RE: ISSUE-3: REPORTED: Lack of anonymous individuals

Hello,

You can use bnodes in RDF data arbitrarily. Take a look at

http://www.w3.org/TR/rdf-primer/#structuredproperties

There, you'll see triples containing identifies form _:xxx; all of these are bnodes. Each such identifier is taken to represent one
existentially quantified variables.



The bnodes in RDF are the same as labelled nulls in databases. Database people have studied in depth what kind of semantics is
appropriate for null values. A really good paper on this topic is the following:

Tomasz Imielinski, Witold Lipski Jr.: Incomplete Information in Relational Databases. J. ACM 31(4): 761-791 (1984)

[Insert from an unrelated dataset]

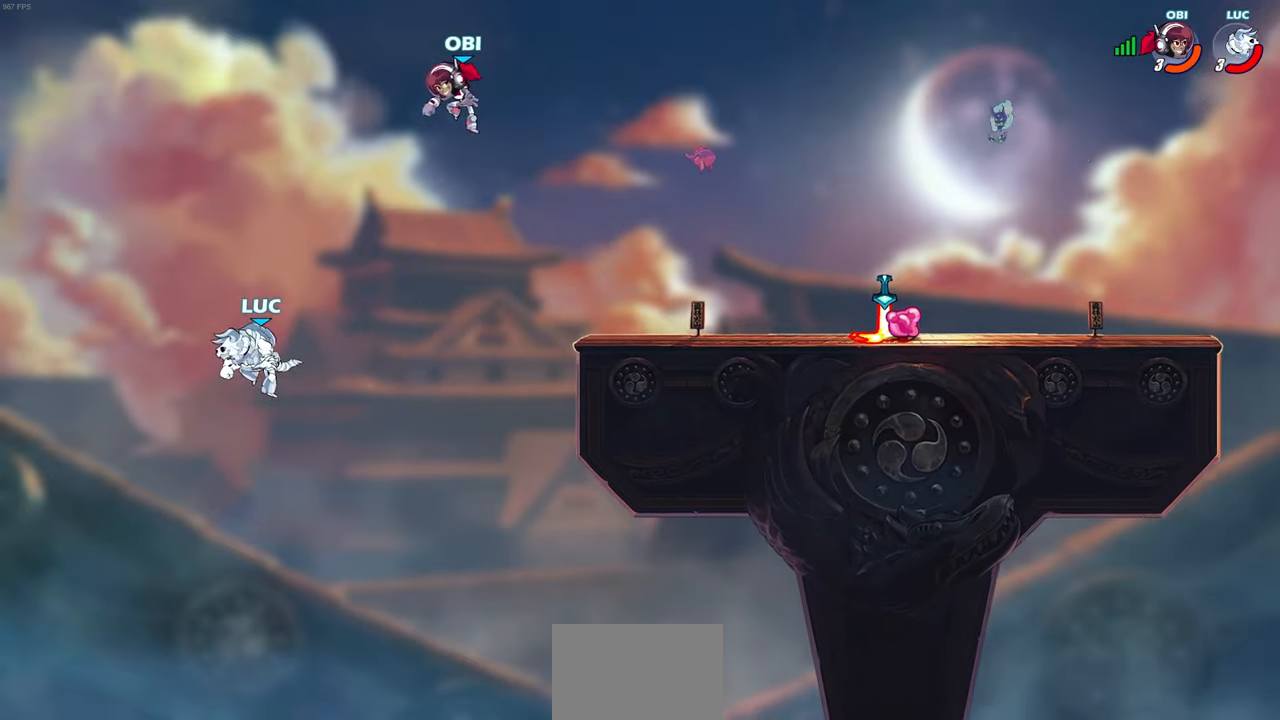
{"buttons": [], "left_stick": "right", "right_stick": "center", "events": []}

The practical consequences, however, are rather severe: answering queries with labelled nulls is NP-complete. This is one of the
main reasons why practical database systems don't implement labelled nulls. (Another reason is that your answers are not so much
better even if you use labelled nulls.)

Boris 


> -----Original Message-----
> From: Giorgos Stoilos [mailto:gstoil@image.ece.ntua.gr]
> Sent: 09 November 2007 10:18
> To: 'Boris Motik'
> Cc: public-owl-wg@w3.org
> Subject: RE: ISSUE-3: REPORTED: Lack of anonymous individuals
> 
> 
> 
> > -----Original Message-----
> > From: Boris Motik [mailto:boris.motik@comlab.ox.ac.uk]
> > Sent: Thursday, November 08, 2007 2:14 PM
> > To: gstoil@image.ece.ntua.gr; public-owl-wg@w3.org; 'Carsten Lutz'
> > Subject: RE: ISSUE-3: REPORTED: Lack of anonymous individuals
> >
> > Hello,
> >
> > Here is an explanation how anonymous individuals in ABoxes correspond to
> > conjunctive queries. I will use a "pidgin" LaTeX
> > first-order logic notation for this. I'll use _:x for anonymous
> > individuals, and I'll use != for inequality (DifferentFrom)
> > assertions and & for conjunction.
> >
> >
> > Imagine you have an ABox A containing the following assertions:
> >
> > (1)  hor(_:1,_:2)
> > (2)  ver(_:2,_:3)
> > (3)  ver(_:1,_:4)
> > (4)  hor(_:4,_:5)
> > (5)  _:3 != _:5
> >
> > Under the traditional semantics, anonymous individuals are actually
> > existentially quantified variables. Hence, the ABox A is
> > actually equivalent to the following first-order formula \varphi:
> 
> Hello,
> 
> But is it possible to have the above statements in OWL 1.1? Since _:3 and
> _:5 are anonymous how can you refer to them in this difference assertion
> (!=)?
> 
> Greetings,
> -gstoil

Received on Friday, 9 November 2007 10:51:07 UTC